[Collected data]
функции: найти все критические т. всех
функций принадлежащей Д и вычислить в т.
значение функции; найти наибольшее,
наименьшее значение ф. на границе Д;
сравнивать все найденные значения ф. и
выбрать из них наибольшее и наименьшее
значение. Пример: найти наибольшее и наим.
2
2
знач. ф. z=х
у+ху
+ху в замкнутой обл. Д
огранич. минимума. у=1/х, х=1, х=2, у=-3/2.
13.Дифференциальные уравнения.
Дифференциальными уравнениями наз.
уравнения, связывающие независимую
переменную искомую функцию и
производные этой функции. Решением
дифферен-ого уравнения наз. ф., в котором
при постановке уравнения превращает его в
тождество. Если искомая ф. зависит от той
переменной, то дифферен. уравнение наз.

### Written task
Copy out the stretch of the entries from the start through the line containing "Дифференциальными уравнениями наз.", both ends included.

### Answer section
функции: найти все критические т. всех
функций принадлежащей Д и вычислить в т.
значение функции; найти наибольшее,
наименьшее значение ф. на границе Д;
сравнивать все найденные значения ф. и
выбрать из них наибольшее и наименьшее
значение. Пример: найти наибольшее и наим.
2
2
знач. ф. z=х
у+ху
+ху в замкнутой обл. Д
огранич. минимума. у=1/х, х=1, х=2, у=-3/2.
13.Дифференциальные уравнения.
Дифференциальными уравнениями наз.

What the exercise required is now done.